[DIRECTIONS] The entries are to be given back verbatim; no picture is to be copied.

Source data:
□ □ □ □ □

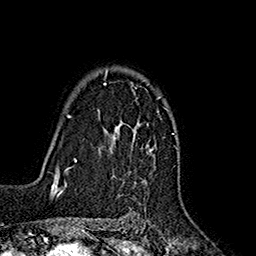
Breast MRI (dynamic contrast-enhanced), one axial slice. Slice 124 of 160 in the series (ordered by position). Cropped to one breast. Dynamic contrast-enhanced series, time point 2 of 7 at this slice position (early post-contrast). 1.5 T. TE 2.7 ms, TR 5.3 ms. 1 mm slice thickness. 256 × 256 image matrix. Female patient.
Outlined on this slice (semi-automatically segmented with operator editing):
- enhancing-tissue mask used for the functional tumour volume (all voxels passing the contrast-enhancement thresholds inside the analysis volume; usually the tumour): bounding box [x1, y1, x2, y2] px = [104, 69, 161, 154]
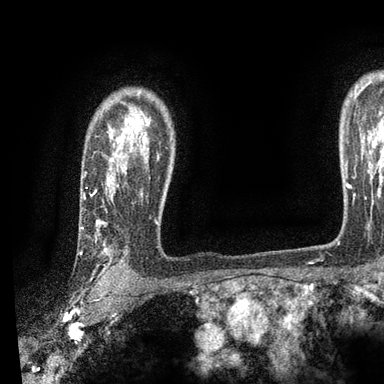
Breast MRI, one axial slice. Slice 71 of 90 in the series (ordered by position). Cropped to one breast. Dynamic contrast-enhanced series, time point 2 of 7 at this slice position (early post-contrast). 3 T. TE 2.2 ms, TR 5.5 ms. 384 × 384 image matrix, field of view 225 × 225 mm. Female patient.
Structures marked on this image (semi-automatic segmentation, software-assisted and operator-edited):
- enhancing-tissue mask used for the functional tumour volume (all voxels passing the contrast-enhancement thresholds inside the analysis volume; usually the tumour): bounding box <79,129,143,278> (left, top, right, bottom; pixels)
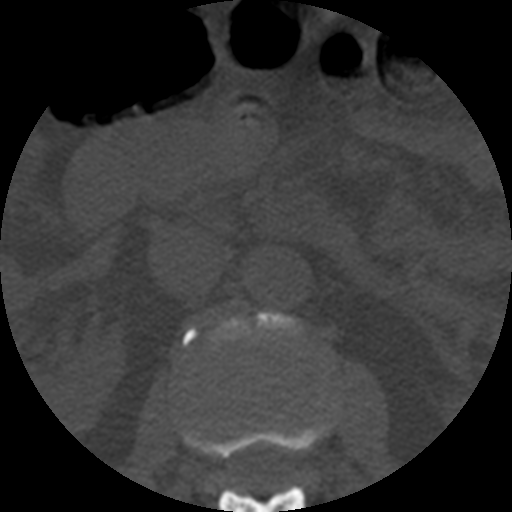
CT including the spine, one axial slice; slice 171 of 508 in the series (ordered by position); reconstruction kernel STANDARD; bone window (W 1800 / L 400 HU); 1.25 mm slice thickness; 512 × 512 image matrix. Patient age 57 years. Case-level facts recorded for this patient, not image findings: primary cancer: prostate.
Annotated regions visible in this slice (semi-automatic segmentation, software-assisted and operator-edited):
- L1 vertebra: box from (x=182, y=423) to (x=332, y=512) px
- L2 vertebra: (x=183, y=313)–(x=300, y=492)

□ □ □ □ □

[TASK ANSWER]
Breast MRI (dynamic contrast-enhanced), one axial slice. Slice 124 of 160 in the series (ordered by position). Cropped to one breast. Dynamic contrast-enhanced series, time point 2 of 7 at this slice position (early post-contrast). 1.5 T. TE 2.7 ms, TR 5.3 ms. 1 mm slice thickness. 256 × 256 image matrix. Female patient.
Outlined on this slice (semi-automatically segmented with operator editing):
- enhancing-tissue mask used for the functional tumour volume (all voxels passing the contrast-enhancement thresholds inside the analysis volume; usually the tumour): bounding box [x1, y1, x2, y2] px = [104, 69, 161, 154]
Breast MRI, one axial slice. Slice 71 of 90 in the series (ordered by position). Cropped to one breast. Dynamic contrast-enhanced series, time point 2 of 7 at this slice position (early post-contrast). 3 T. TE 2.2 ms, TR 5.5 ms. 384 × 384 image matrix, field of view 225 × 225 mm. Female patient.
Structures marked on this image (semi-automatic segmentation, software-assisted and operator-edited):
- enhancing-tissue mask used for the functional tumour volume (all voxels passing the contrast-enhancement thresholds inside the analysis volume; usually the tumour): bounding box <79,129,143,278> (left, top, right, bottom; pixels)
CT including the spine, one axial slice; slice 171 of 508 in the series (ordered by position); reconstruction kernel STANDARD; bone window (W 1800 / L 400 HU); 1.25 mm slice thickness; 512 × 512 image matrix. Patient age 57 years. Case-level facts recorded for this patient, not image findings: primary cancer: prostate.
Annotated regions visible in this slice (semi-automatic segmentation, software-assisted and operator-edited):
- L1 vertebra: box from (x=182, y=423) to (x=332, y=512) px
- L2 vertebra: (x=183, y=313)–(x=300, y=492)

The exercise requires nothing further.